Ignaz Semmelweis was another pioneer of disease transmission who was also initially ignored as having proposed things too radical for the establishment of the time to accept. Working in Vienna in 1847, he showed that handwashing greatly reduced deaths by childbed fever in a maternity clinic. 41 However, his ideas conflicted with established medical and scientific beliefs that still described diseases as due to an imbalance of humors triggered by a miasma in the air. 58 Thus, the idea that washing hands would reduce disease made no sense to the medical doctors at the time. Not helping matters, his colleagues resented not only his brash style but also the implication that they were hurting their patients by not handwashing, and he was largely ignored, rejected, or ridiculed. Although his data were compelling, he was dismissed from his hospital and harassed by the Vienna medical community so much that eventually he was forced to move to Budapest. After some years there, he broke down, was interned and beaten by the guards, and ultimately died from an infected wound. As with Snow, Semmelweis never saw the fruits of his work, as the importance of handwashing to reduce infection was only accepted by the medical community more than 20 years after his death. In an ironic turn, Semmelweis' name lives on not only for his advances of hand sanitation, but also in the term “Semmelweis reflex,” which has been coined to describe the reflex‐like tendency to reject new knowledge or evidence when it contradicts established beliefs, norms, or paradigms. 59 , 60
3.3. Second half of 19th century: germ theory
In the second half of the 19th century, Pasteur and Koch offered evidence to support their germ theory of disease. In 1861, Pasteur conducted experiments disproving the spontaneous generation and proving there are viable microorganisms in the air. 61 However, germ theory was not accepted overnight, and it too encountered much resistance. For example, experiments by others in which water containing organic matter was boiled in a vessel, but microorganisms still appeared (later shown to be due to an imperfect seal or insufficient boiling time) created significant controversy at the time. 62 But by the late 1880s, miasma theory was waning in popularity, and in 1888, the Institut Pasteur was created in Paris, reflecting the ascendancy of germ theory. Florence Nightingale did accept the new ideas of germ theory, in fact before many physicians did. For example, in 1882, she wrote “Always have chlorinated soda for nurses to wash their hands, especially after dressing or handling a suspicious case. It may destroy germs at the expense of the cuticle, but if it takes off the cuticle, it must be bad for the germs.” 63 Initial results on some plant pathogens in the 1890s 64 , 65 and the identification of the first bacteriophage in 1917 paved the way for the rrecognition of viruses. 66 , 67 A “golden era” followed, with the identification of the actual microorganisms that cause many infectious diseases.
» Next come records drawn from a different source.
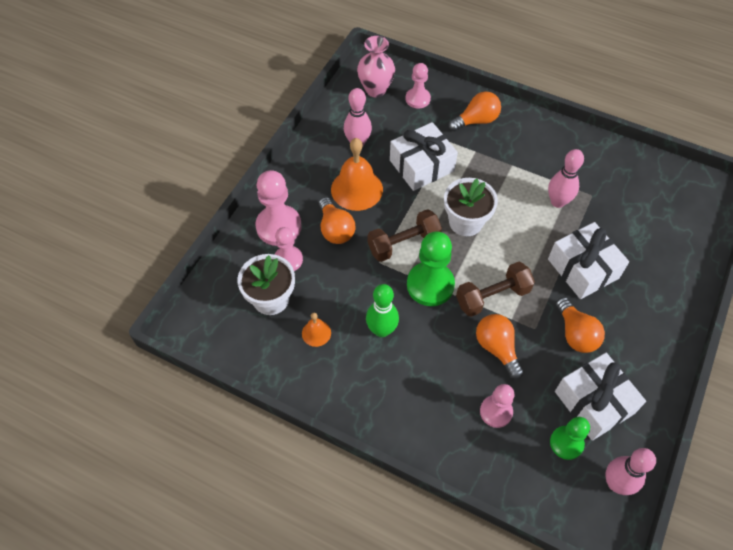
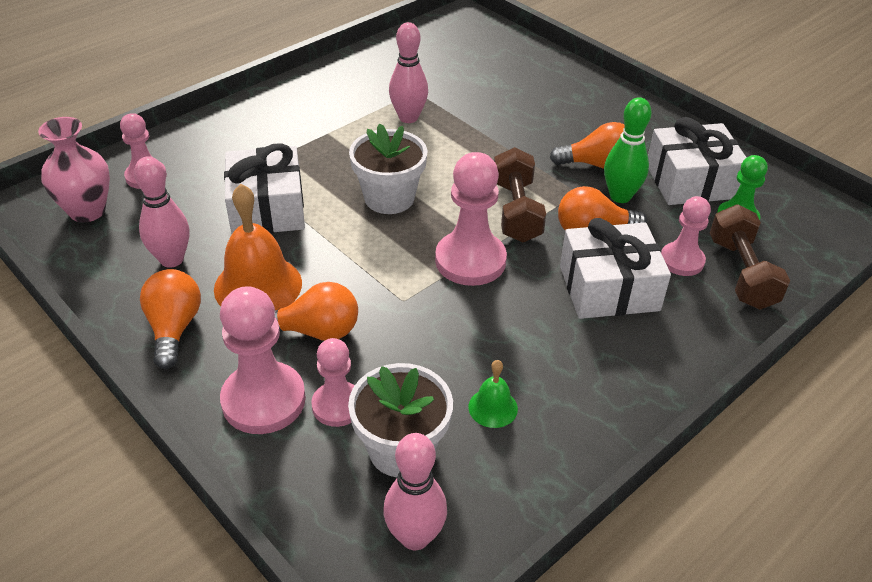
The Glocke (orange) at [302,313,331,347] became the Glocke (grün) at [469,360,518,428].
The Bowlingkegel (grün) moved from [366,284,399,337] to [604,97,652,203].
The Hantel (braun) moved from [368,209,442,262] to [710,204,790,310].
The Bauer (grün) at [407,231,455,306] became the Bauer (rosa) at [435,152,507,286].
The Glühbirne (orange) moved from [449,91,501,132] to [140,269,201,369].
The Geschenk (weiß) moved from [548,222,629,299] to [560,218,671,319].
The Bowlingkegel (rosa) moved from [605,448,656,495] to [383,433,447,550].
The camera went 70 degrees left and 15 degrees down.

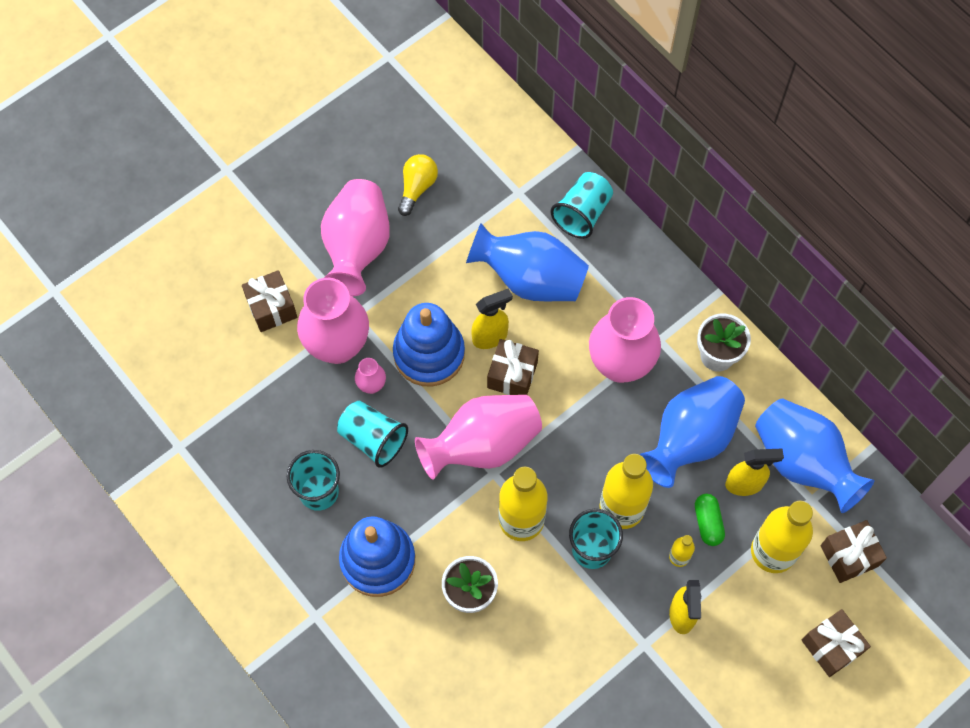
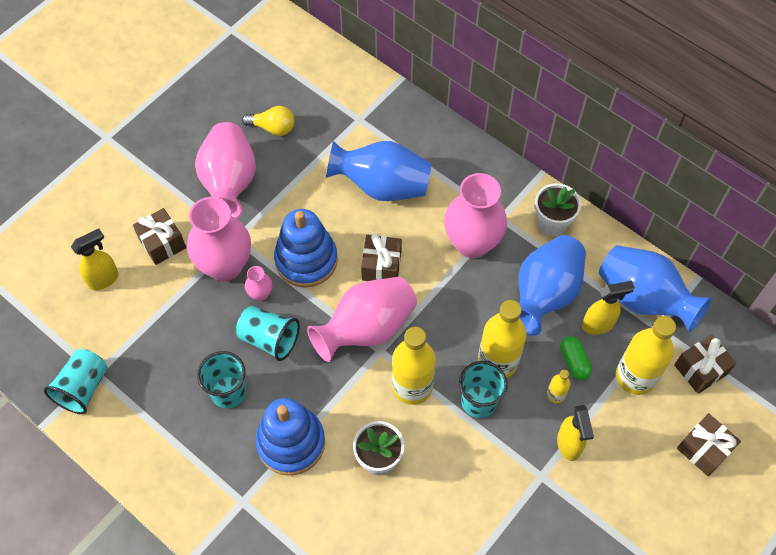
The Glühbirne (gelb) at [398,154,438,216] turned 90 degrees clockwise.
The Sprühflasche (gelb) moved from [471,288,513,349] to [71,228,119,290].
The Becher (türkis) moved from [550,172,613,239] to [44,349,107,414].
The camera went 10 degrees left and 5 degrees down.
The discovery and identification of the organisms causing different diseases did not, however, eliminate the great difficulty in conclusively determining the mode by which they transferred from one person to another. For example, French physician Charles Laveran identified the pathogen responsible for malaria in 1880, but the manner of transmission was still thought to be through the air. American physician Albert Freeman Africanus King proposed that malaria was transmitted by mosquitoes, but encountered general skepticism. In 1883, he presented a list of 19 facts that supported mosquitoes as the vector of malaria transmission. King had correctly identified the co‐occurrence of mosquitoes and malaria, but mistakenly posited that transmission was through their eggs, not bites, in yet another example of the complexities of causal inference for transmission of diseases. 68 However, the theory was not accepted until 1898 when British surgeon Ronald Ross provided definitive evidence, confirming the presence of the malarial parasites in mosquitoes, and demonstrating transmission of bird malaria by mosquitoes. 43
In the 1890s, Carl Flügge in Germany set out to disprove the then‐dominant transmission theory for tuberculosis, one of the major infectious diseases of the time. Most experts believed that tuberculosis was transmitted when dust of dried sputum that had landed on floors, blankets, bowls, and other contaminated objects was dispersed into the air. In contrast, Flügge thought that it was not the dried secretions from the sick that caused infection, but rather fresh secretions that people were exposed to in air before they reached the ground. 69 Some contemporaries of Flügge such as Cornet argued that tuberculosis was transmitted only through large droplets, which were easily visible to the naked eye. 70 Cornet was very concerned about the social implications of infected air, stating “If not only the sputum, but the exhaled air […] contains bacteria, then we have no choice but to put our feet on our laps and be resigned, his fate reaches us too with an infected breath. Terrible then is the fate of those suffering […] like the lepers of earlier centuries have to be expelled from human society.”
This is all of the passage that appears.